Continuing with my stroll through the
Adafruit Learning System, I set up a stepper motor with a ULN2803 according to
lesson 10 and wrote some
Mathematica code WolframLanguage code to control the stepper motor. Below is a small package that does the trick.

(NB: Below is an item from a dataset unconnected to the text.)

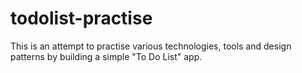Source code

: # todolist-practise
This is an attempt to practise various technologies, tools and design patterns by building a simple "To Do List" app.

BeginPackage["gpiomotor`"]
stepMotor::usage = "stepMotor[steps, direction, delay] where steps is an integer from 1 to 128, direction is 1 for forward and 0 for backward and delay is step time in ms (values less than 5 aren't meaningful).";
motorRelease::usage = "motorRelease[] releases the coils so the motor does not draw current";
$coila1pin = 4;
$coila2pin = 17;
$coilb1pin = 23;
$coilb2pin = 24;
Begin["`Private`"]
$coils = {$coila1pin, $coila2pin, $coilb1pin, $coilb2pin};
$steps = {{1,0,1,0},{0,1,1,0},{0,1,0,1},{1,0,0,1}};
Clear[stepMotor]
stepMotor[steps_, direction_, delay_:5]:=Module[{dms,i},
dms = delay/1000;
For[i = 0, i < steps, i++,
Map[(setStep[#];Pause[dms];)&,If[direction == 0, Reverse@$steps, $steps]]
]
]
Clear[motorRelease]
motorRelease[]:=Module[{},
setStep[{0,0,0,0}]
]
Clear[setStep]
setStep[array_]:=Module[{},
MapThread[DeviceWrite["GPIO",#1->#2];&,{$coils,array}];
]
End[]
EndPackage[]
Using Mathematica's `Map` function makes the code a little bit tighter than the corresponding tutorial python code. As with my other discussion about `DeviceWrite`, it's quite slow, and you cannot currently set the delay to a small enough value to make the motor move smoothly. However, using c/MathLink or `BinaryWrite` can improve the hardware interface access time much like other discussions presented in this forum. I wanted to present a pure Mathematica solution here.